Tip: Work with project/program staff to have them provide a rationale as to why their proposed activities should lead to their proposed outcomes. Explore possible alternative hypotheses.
Rationale: Without an explicit research or logic-based rationale as to why the activities will lead to the proposed outcomes, there is no reason to assume the proposed outcomes can be achieved with those activities and little reason to do the evaluation or the program. The principal investigator should be able to draw on research to provide guidance as to which strategies should be more important and/or more impactful and why.
Tip: Review the proposed metrics and measures to ensure that not only do they document changes in areas such as numbers of underrepresented STEM students graduating or numbers of women going on to graduate school in the sciences, they also document any individual or institutional changes that could have contributed to changes in numbers.
For projects/programs to increase the diversity of the STEM workforce, documentation of changes in numbers or percent of students or others attaining goals is necessary but not sufficient. A major role of evaluations of these types of projects/programs is to explore indicators of individual and/or institutional changes that may be behind increases in numbers and/or percentages.
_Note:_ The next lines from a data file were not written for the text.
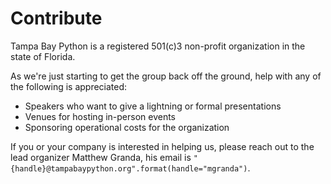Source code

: # Contribute

Tampa Bay Python is a registered 501(c)3 non-profit organization in the state of
Florida.

As we're just starting to get the group back off the ground, help with any of
the following is appreciated:

- Speakers who want to give a lightning or formal presentations
- Venues for hosting in-person events
- Sponsoring operational costs for the organization

If you or your company is interested in helping us, please reach out to the lead
organizer Matthew Granda, his email is
`"{handle}@tampabaypython.org".format(handle="mgranda")`.
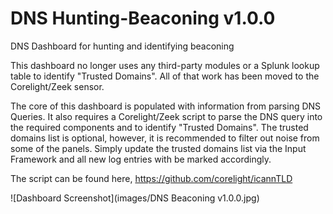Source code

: # DNS Hunting-Beaconing v1.0.0

DNS Dashboard for hunting and identifying beaconing

This dashboard no longer uses any third-party modules or a Splunk lookup table to identify "Trusted Domains".  All of that work has been moved to the Corelight/Zeek sensor.

The core of this dashboard is populated with information from parsing DNS Queries.  It also requires a Corelight/Zeek script to parse the DNS query into the required components and to identify "Trusted Domains".  The trusted domains list is optional, however, it is recommended to filter out noise from some of the panels.  Simply update the trusted domains list via the Input Framework and all new log entries with be marked accordingly.

The script can be found here, https://github.com/corelight/icannTLD

![Dashboard Screenshot](images/DNS Beaconing v1.0.0.jpg)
These indicators will vary depending on the project/program but they will most likely fall into one or more of three categories: engagement, capacity, and continuity.4
While the evaluation needs to evaluate the end products, it also needs to document the process.
Tip: Operationally define the outcomes prior to conducting the evaluation and check to see if participants and project/program staff agree with those definitions.
Different definitions of outcomes, such as career success, can lead to different results and conclusions. When career success was defined by income, graduates of Historically Black Colleges and Universities (HBCUs) were not found to be more successful than Black graduates from predominately White institutions. When career success was defined by the Duncan Socioeconomic Index, which gives credit not only for wages, but for working in high-prestige professions, HBCUs graduates were found to be more successful.5
Tip: Use interviews, focus groups, and/or open-ended questions to document possible positive and negative unintended project/program outcomes.
It has long been recommended that evaluators document unintended as well as intended conditions and outcomes.6
The unexpected can have a strong influence on evaluation results. For example, increased anxiety and absenteeism were unintended outcomes for students with disabilities after high stakes graduation tests were introduced.7
Gamble, J. A. A. (2012).
A developmental evaluation primer.
Montreal: The J.W. McConnell Family Foundation.p18.
Millar, A., Simeone, R. S. & Carnevale,. J. T. (2001).
Logic models: a systems tool for performance management. Evaluation and Program Planning, 24
McCawley, P. (ND).
The Logic model for program planning and evaluation.
University of Idaho.
Jolly, Eric, Campbell, Patricia B. & Perlman, Lesley K. (2004).
Engagement, capacity and continuity: A trilogy for student success.
Fairfield, CT: GE Foundation.
Price, G. N., Spriggs, W., & Swinton, O. H. (2011).
The relative returns to graduating from a Historically Black College/University: Propensity score matching estimates from the national survey of Black Americans. The Review of Black Political Economy, 38
(2): 103-130. doi: 10.1007/s12114-011-9088-0
Stake, R. (1967). The countenance of educational evaluation. Teachers College Record, 68
Nelson, J. R. (2006).
High stakes graduation exams: The intended and unintended consequences of Minnesota's Basic Standards Tests for students with disabilities (Synthesis Report 62).
Minneapolis, MN: University of Minnesota, National Center on Educational Outcomes.